[Aufgabenziel]
Prüfen Sie anhand des Textauszugs über die Wanderetappe von Berka nach Lauchröden, ob die folgenden Aussagen zutreffen: (a) Die Blumenfrau steckt drei Tulpen an den Wheelie. (b) Auf dem Marktplatz wird ein Blumenstrauß gekauft. (c) Zu DDR-Zeiten war Gerstungen für Besucher frei zugänglich. Beantworten Sie jede Aussage mit Ja oder Nein und belegen Sie die Entscheidung mit einem wörtlichen Zitat aus dem Textauszug.

[Textauszug]
'''

Haus am Zaun

Berka - Lauchröden (15 km)


Na das war doch was anderes als letzte Nacht! Ich konnte ohne zu zögern den großen Zeh unter der Bettdecke rausstrecken, ohne dass er mir abfror, Wärmewellenofen sei Dank! Ich esse Nudelsalat mit Joghurt zum Frühstück, beides ist noch von gestern Abend übrig geblieben. Der Instantkaffee aus den Beständen von Herrn Stoll spült alles runter. So marschiere ich denn um kurz nach 8 Uhr wieder wohlgelaunt zum Städele hinaus.


Durch die Werrawiesen geht es an Obersuhl vorbei nach Gerstungen. Stattliche Fachwerkhäuser stehen am großen Marktplatz, und um den Storchenbrunnen herum ist Blumenmarkt. Eine Blumenfrau kommt auf mich zu, als ich ihren Stand fotografiere, und steckt mir drei Tulpen an den Wheelie. "Soll Ihnen Glück bringen!" lacht sie mich freundlich an. "Egal ob bei Ihrer Wanderschaft oder im Leben." Irgendwie bin ich gerührt. Ich würde glatt einen Strauß Blumen bei ihr kaufen, aber an wen soll ich ihn verschenken? 


Der Storchenbrunnen steht nicht umsonst auf dem Marktplatz. Da Storche schon seit Jahrhunderten ein Nest auf dem Schornstein des kleinen Schlosses belegen, ist der Storch praktisch das Wappentier der Stadt. Es ist recht rührig im Städtchen. Autos fahren in angemessenem Tempo am langgestreckten Marktplatz entlang, Radfahrer mit vollgepackten Gepäcktaschen sind auf dem Werratal-Radweg unterwegs. Zu DDR-Zeiten war das anders. Damals war Gerstungen für Besucher unerreichbar, es lag im Sperrgebiet. Sein Grenzbahnhof hatte mit seinen schikanösen Personenkontrollen eine genauso traurige Berühmtheit wie der Bahnhof in Probstzella.

'''

[Gegebene Daten]
'''

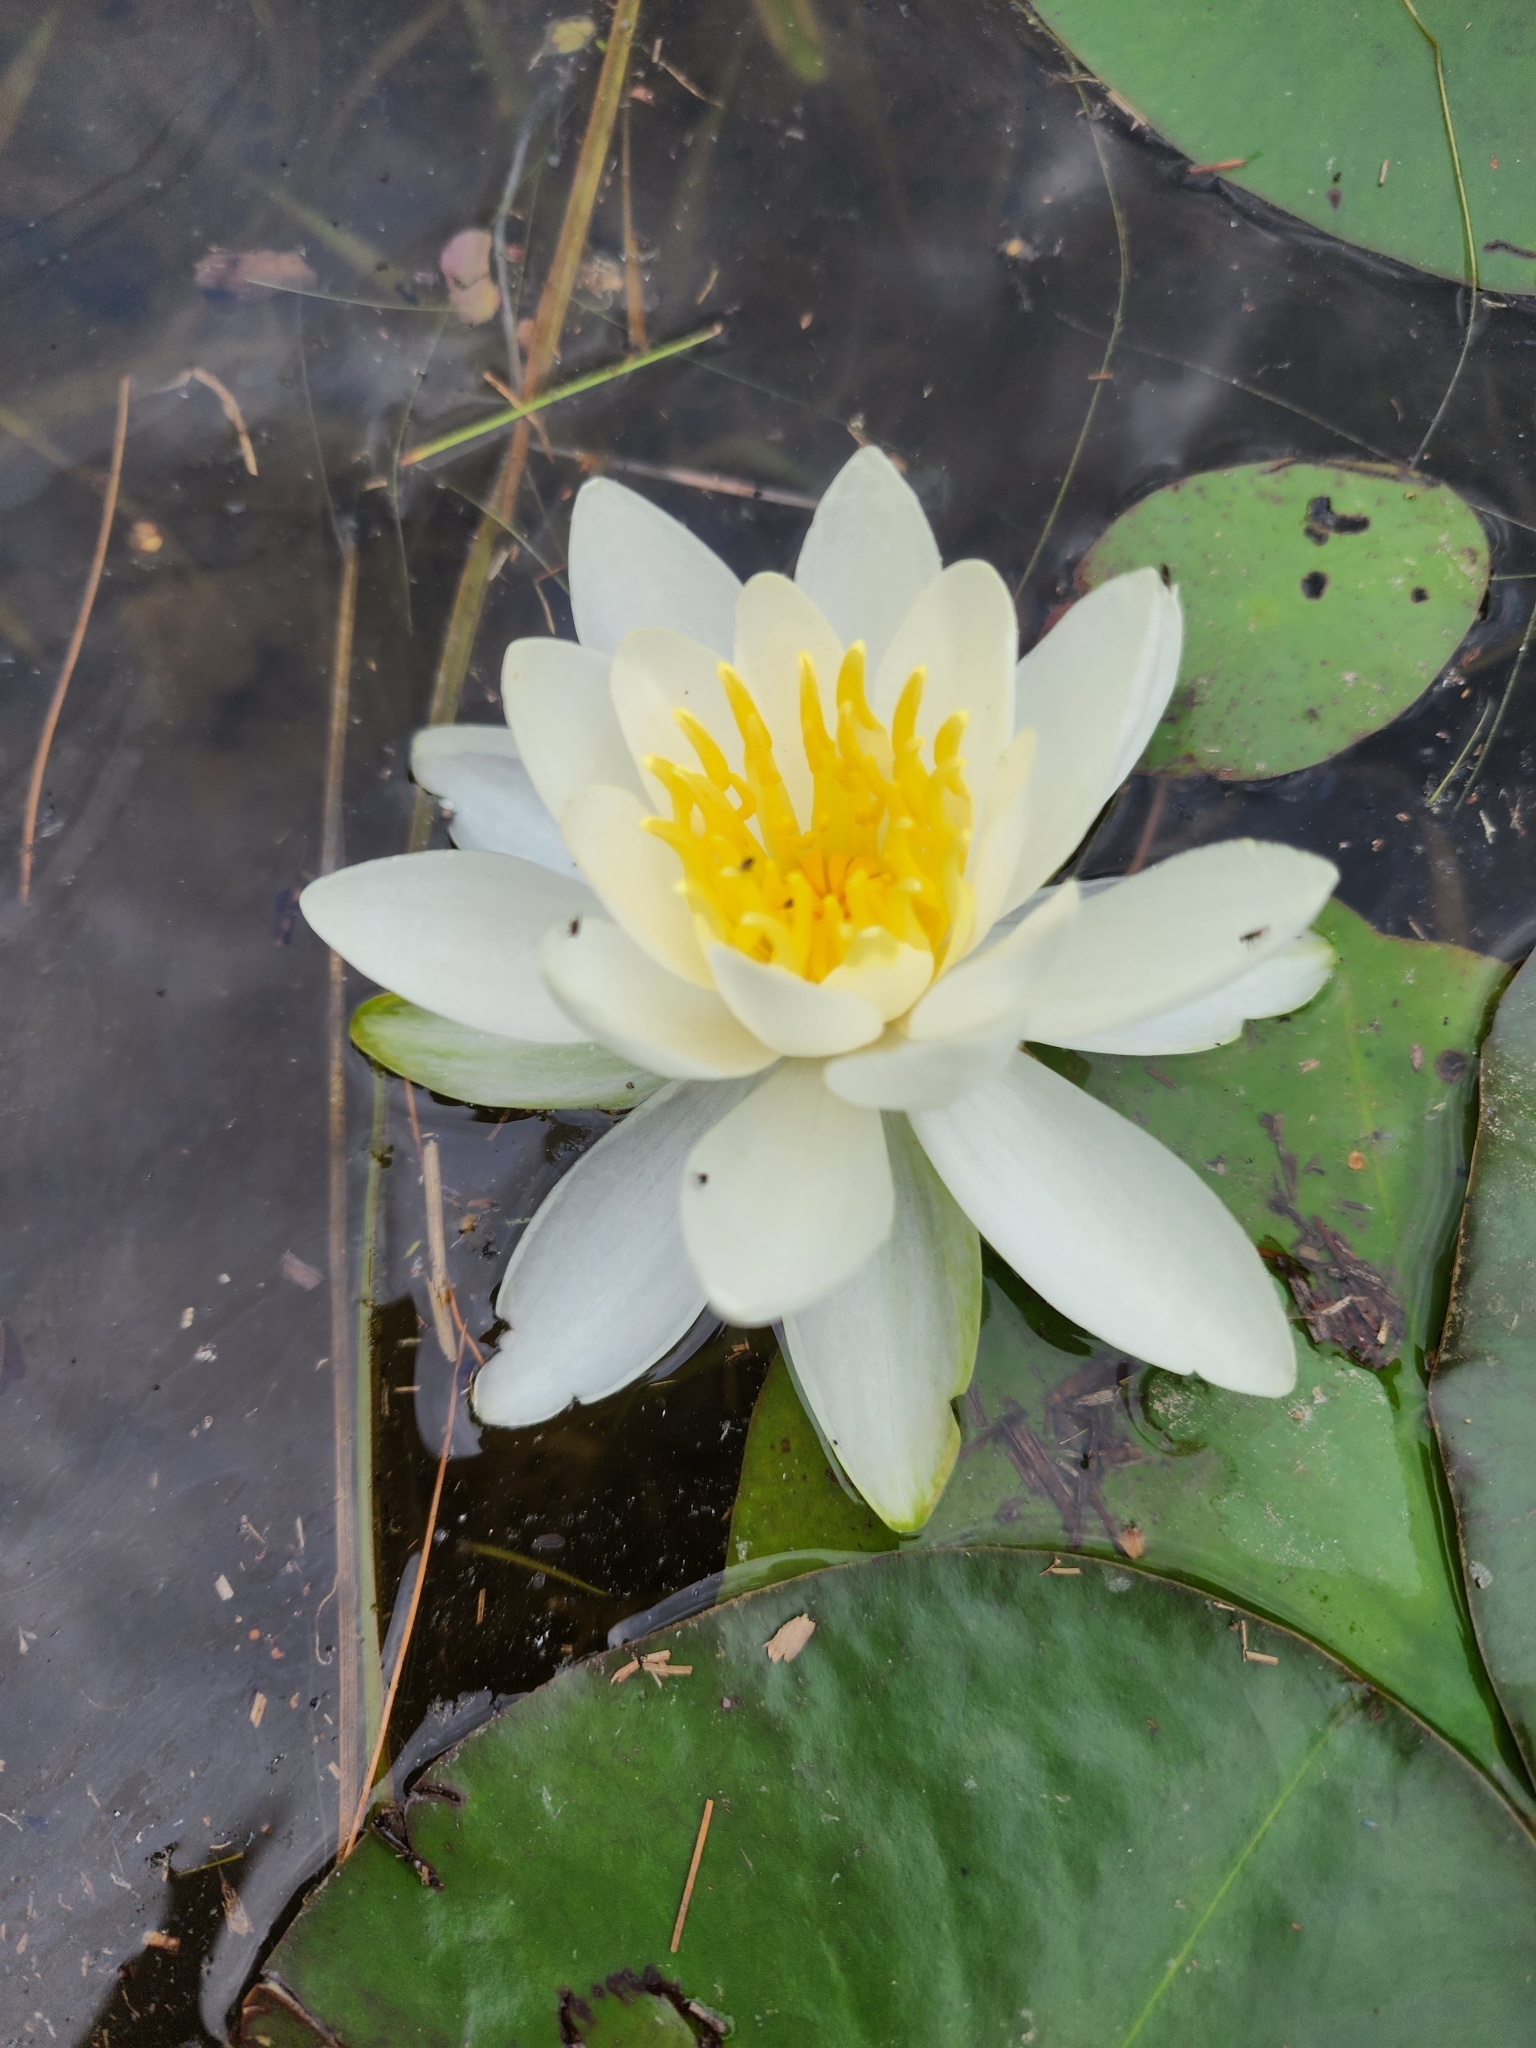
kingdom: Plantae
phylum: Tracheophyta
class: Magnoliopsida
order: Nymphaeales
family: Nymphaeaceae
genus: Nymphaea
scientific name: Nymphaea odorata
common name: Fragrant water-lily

'''
'''

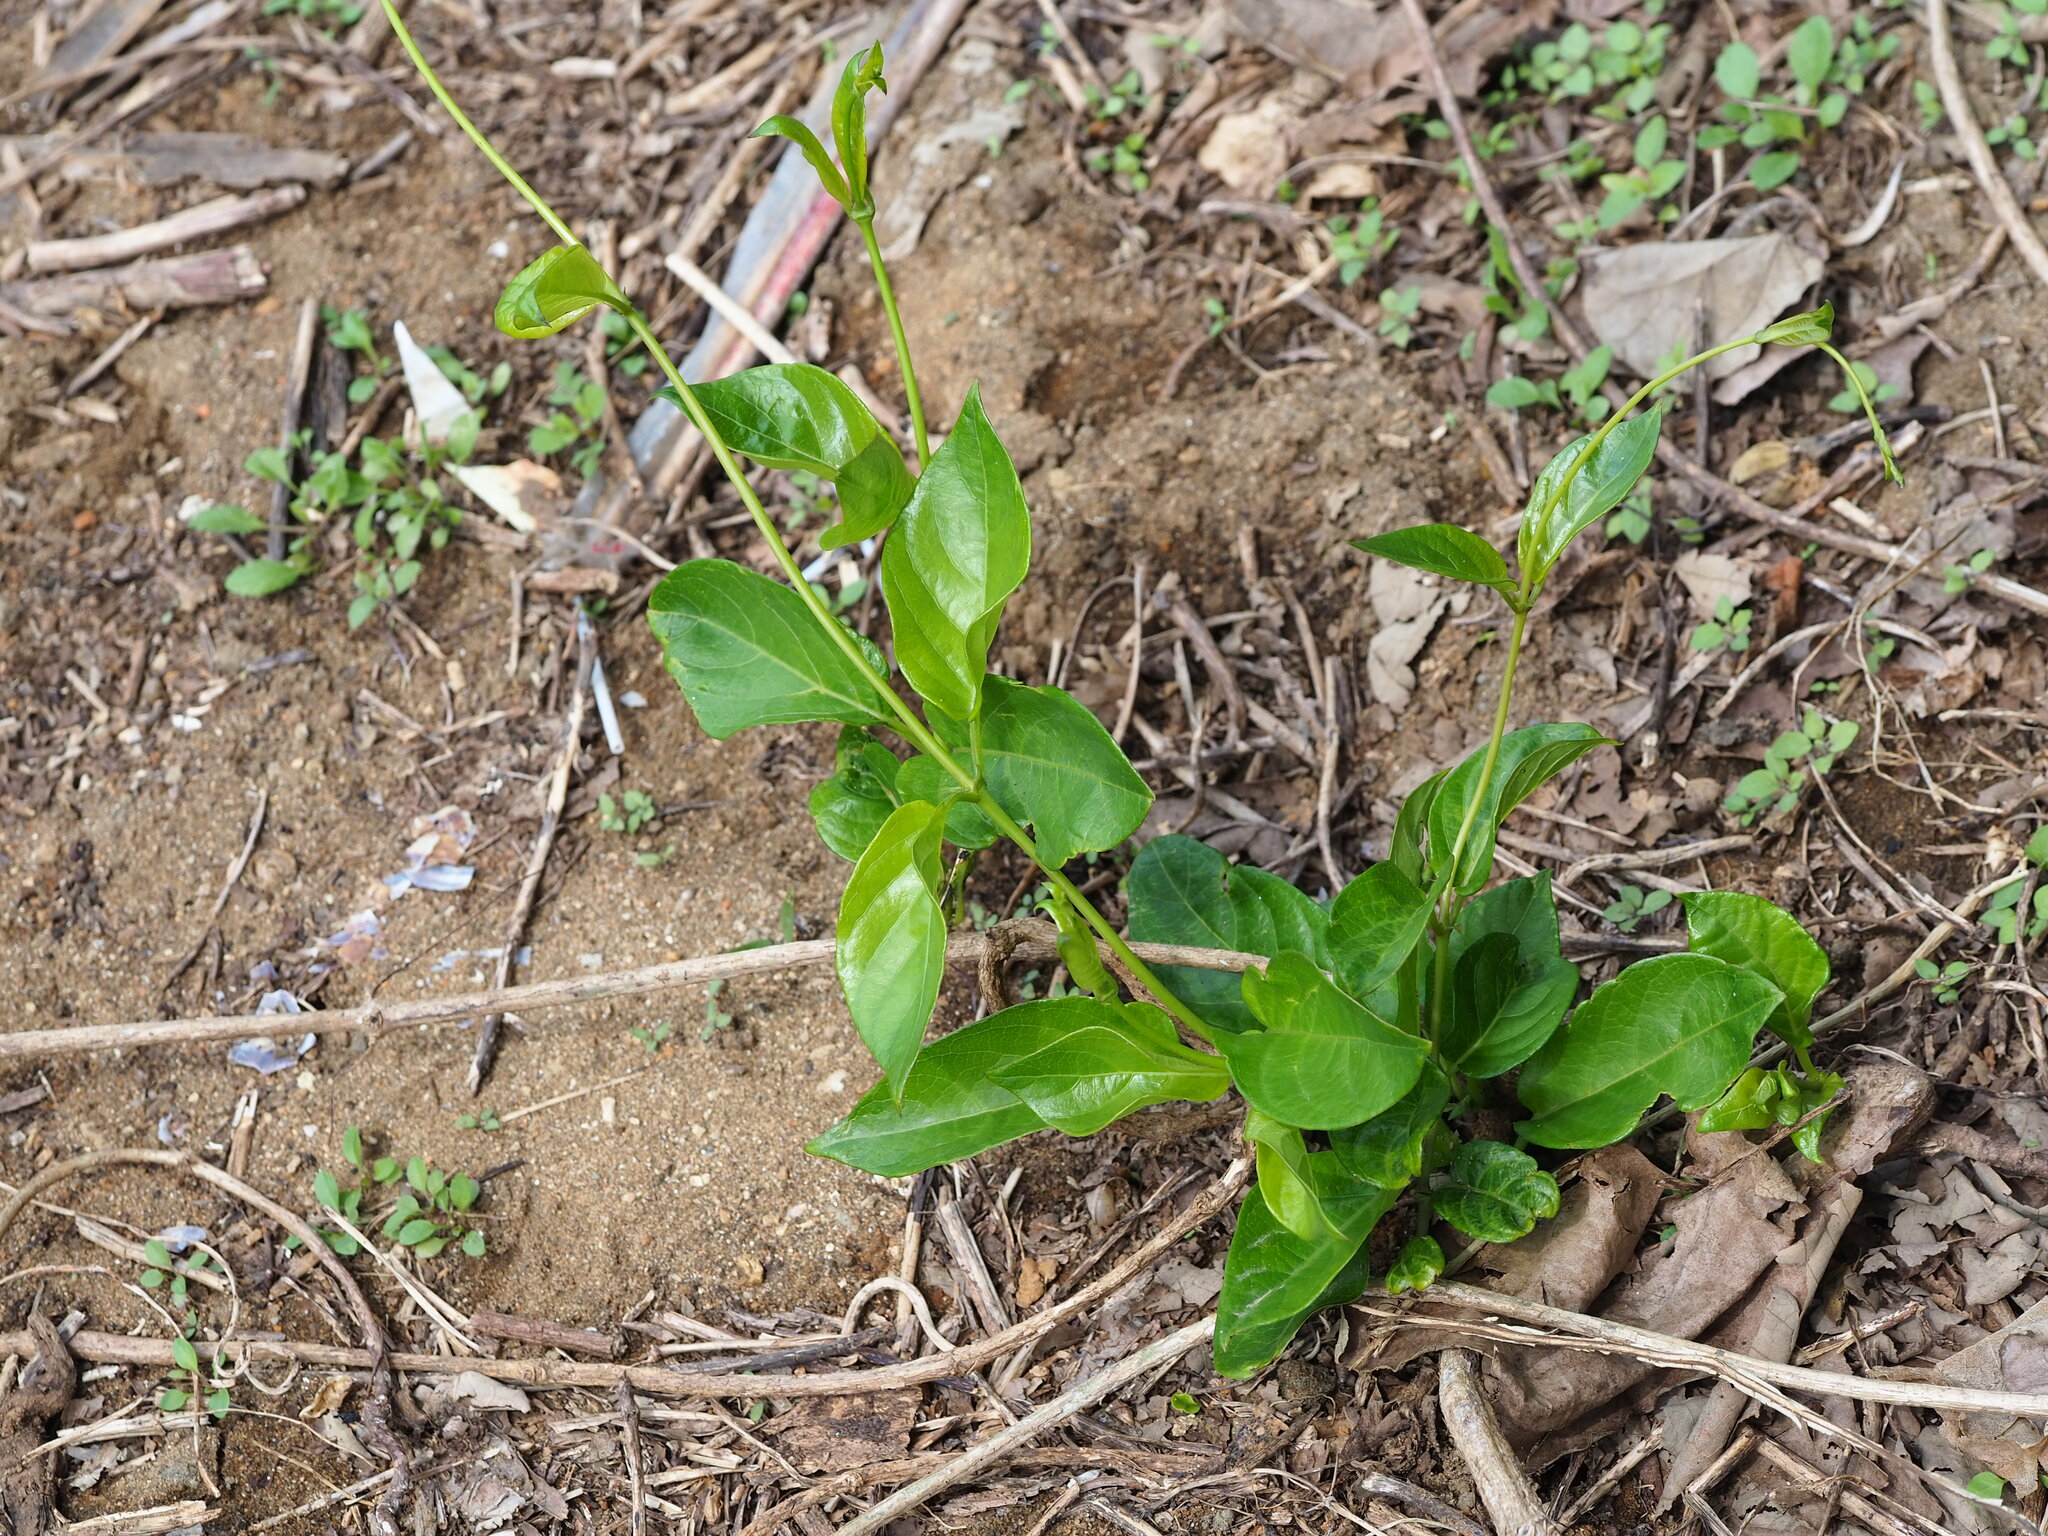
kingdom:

'''
'''

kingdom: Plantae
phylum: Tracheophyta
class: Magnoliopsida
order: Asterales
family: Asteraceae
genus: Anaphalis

'''

[Vollständige Lösung]
(a) Ja: „steckt mir drei Tulpen an den Wheelie“
(b) Nein: „Ich würde glatt einen Strauß Blumen bei ihr kaufen, aber an wen soll ich ihn verschenken?“
(c) Nein: „Damals war Gerstungen für Besucher unerreichbar, es lag im Sperrgebiet.“